В школьной часовне было душно; под нудные директорские речи дремота слоем пыли опускалась на передние скамьи. Сквозь витражи пробивалось солнце, которое падало на пол ромбами ограненных самоцветов, каких не сыскать за церковными стенами. Вскоре судьба должна была привести сюда и Тедди. Мрачная перспектива испытаний.

Впрочем, когда дошло до дела, школьная жизнь оказалась, вопреки его ожиданиям, не столь уж страшной. Тедди легко заводил друзей и делал успехи в спорте, а эти качества всегда способствуют определенной популярности. Вдобавок он, добряк по натуре, не давал спуску задирам, и это тоже добавляло ему популярности, но тем не менее после выпуска, уже поступив в Оксфорд, он заключил, что в школе царили жестокость и варварство и что он нипочем не принесет своих детей в жертву беспощадной семейной традиции. Ему хотелось иметь много сыновей – веселых, преданных, сильных, но вместо этого он получил одну Виолу – в качестве дистилляции (а может, редукции) своих надежд.

– Расскажи о себе, – попросила Иззи, выдернув из живой изгороди стебель дягиля и тем самым разрушив очарование момента.

– А что обо мне рассказывать? – удивился Тедди, и эйфория тут же улетучилась, а тайны вновь затянуло пеленой.

Потом, уже школьником, он прочел стихотворение Руперта Брука «Голос»: «…и голос, оскорбляющий молчанье. Ключа я не нашел» – точное описание подобного момента, но к этому времени (ибо такие ощущения по сути своей эфемерны) оно, как видно, улетучилось у него из памяти.

– Да что угодно, – ответила Иззи.

– Ну, мне одиннадцать лет.

– Вот глупыш, это я и сама знаю. – (Порой он в этом сомневался.) – Что делает тебя таким, каков ты есть? Какие у тебя любимые занятия? Есть ли у тебя такая штуковина… как ее… – (Иззи пасовала перед незнакомым вокабуляром.) – …Давид и Голиаф… праща, что ли?

– Рогатка?

– Вот-вот! Чтобы в людей пулять, убивать зверушек и так далее.

– Убивать зверушек? Нет уж! Я такими делами не занимаюсь. – (Такими делами занимался его брат Морис.) – Валяется где-то. Я раньше из нее каштаны с дерева сбивал.

Похоже, тетушку разочаровал его пацифизм, но прервать допрос оказалось невозможно.

– А какие-нибудь передряги? Без них у мальчишек не обходится, верно? Передряги, заварушки.

– Передряги? – Он не без содрогания припомнил историю с зеленой краской.

– Ты же состоишь в рядах бойскаутов, правильно я понимаю? – Вытянувшись по стойке смирно, Иззи с шиком вскинула руку в салюте. – Могу поспорить, ты бойскаут. «Будь готов!»

– Состоял когда-то в младшем отряде.

Ему совершенно не хотелось обсуждать с ней эту тему, но врать он не мог физически, как будто с рождения носил на себе какое-то заклятие. Обе его сестры – и даже Нэнси – при необходимости виртуозно лгали, Морис и вовсе был едва знаком с правдой (или с Истиной), а в Тедди как назло засела честность.

– Тебя исключили из бойскаутов? – оживилась Иззи. – Вышибли? Со скандалом?

– Нет, что ты!

– Ну-ка, выкладывай. Что там было?

Был «Клан Киббо Кифт», подумал Тедди. Но если заговорить об этом вслух, то придется слишком долго объяснять.

– Киббо Кифт? – переспросила она. – Какое-то клоунское имя.
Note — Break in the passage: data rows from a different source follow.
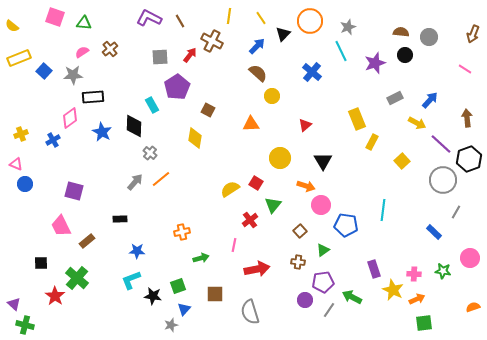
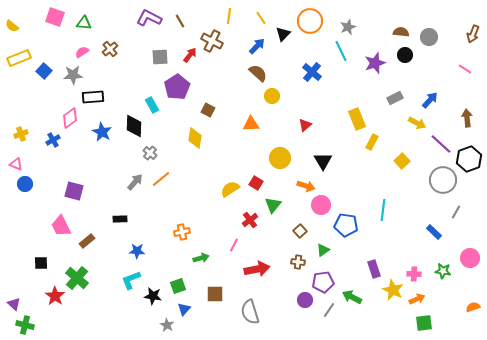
pink line at (234, 245): rotated 16 degrees clockwise
gray star at (171, 325): moved 4 px left; rotated 24 degrees counterclockwise
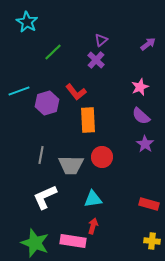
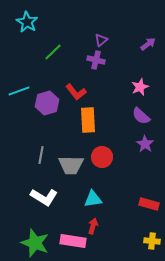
purple cross: rotated 30 degrees counterclockwise
white L-shape: moved 1 px left; rotated 124 degrees counterclockwise
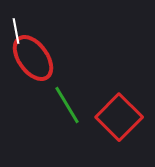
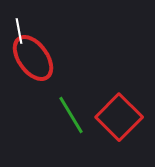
white line: moved 3 px right
green line: moved 4 px right, 10 px down
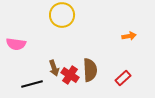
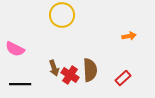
pink semicircle: moved 1 px left, 5 px down; rotated 18 degrees clockwise
black line: moved 12 px left; rotated 15 degrees clockwise
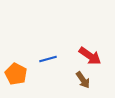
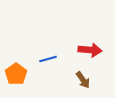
red arrow: moved 6 px up; rotated 30 degrees counterclockwise
orange pentagon: rotated 10 degrees clockwise
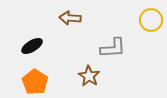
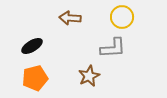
yellow circle: moved 29 px left, 3 px up
brown star: rotated 15 degrees clockwise
orange pentagon: moved 4 px up; rotated 25 degrees clockwise
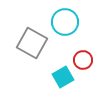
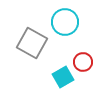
red circle: moved 2 px down
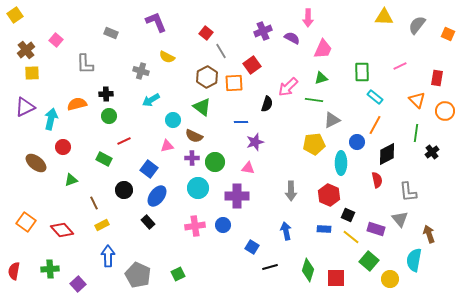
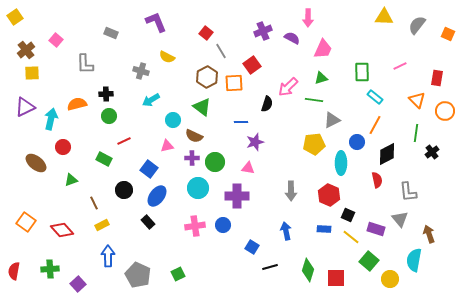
yellow square at (15, 15): moved 2 px down
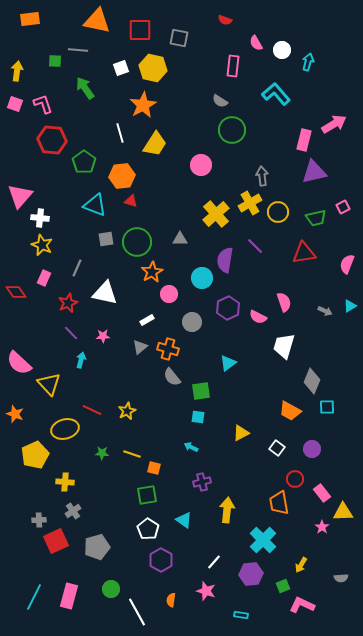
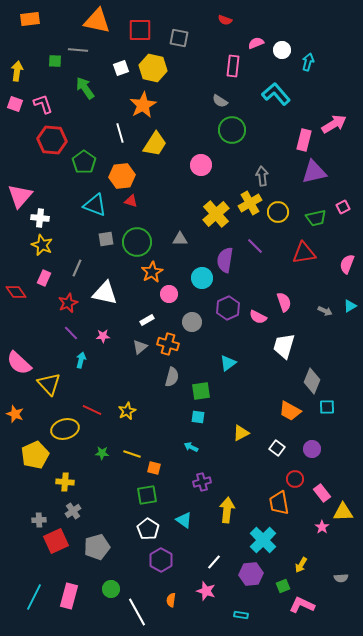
pink semicircle at (256, 43): rotated 98 degrees clockwise
orange cross at (168, 349): moved 5 px up
gray semicircle at (172, 377): rotated 126 degrees counterclockwise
– Ну а как насчет сладкого? Ты ведь до конфет сам не свой, правда? Какие твои любимые? – Она извлекла откуда-то блокнотик; Тедди встревожился. – Да ты не обращай внимания, – поспешила успокоить она. – В наше время все берется на карандаш. – Стало быть… конфеты?

– Конфеты?

– Конфеты, – подтвердила она и со вздохом добавила: – Видишь ли, милый Тедди, у меня нет знакомых мальчишек, кроме тебя. Мне интересно, из какого теста они сделаны, помимо улиток, ракушек и зеленых лягушек. А ведь мальчик, – продолжала она, – это будущий мужчина. В каждом мужчине – мальчик, в каждом мальчике – мужчина и все такое. – Последнюю фразу она произнесла рассеянно, изучая при этом сорванный дягиль. – Вот ты, например, вырастешь похожим на папу?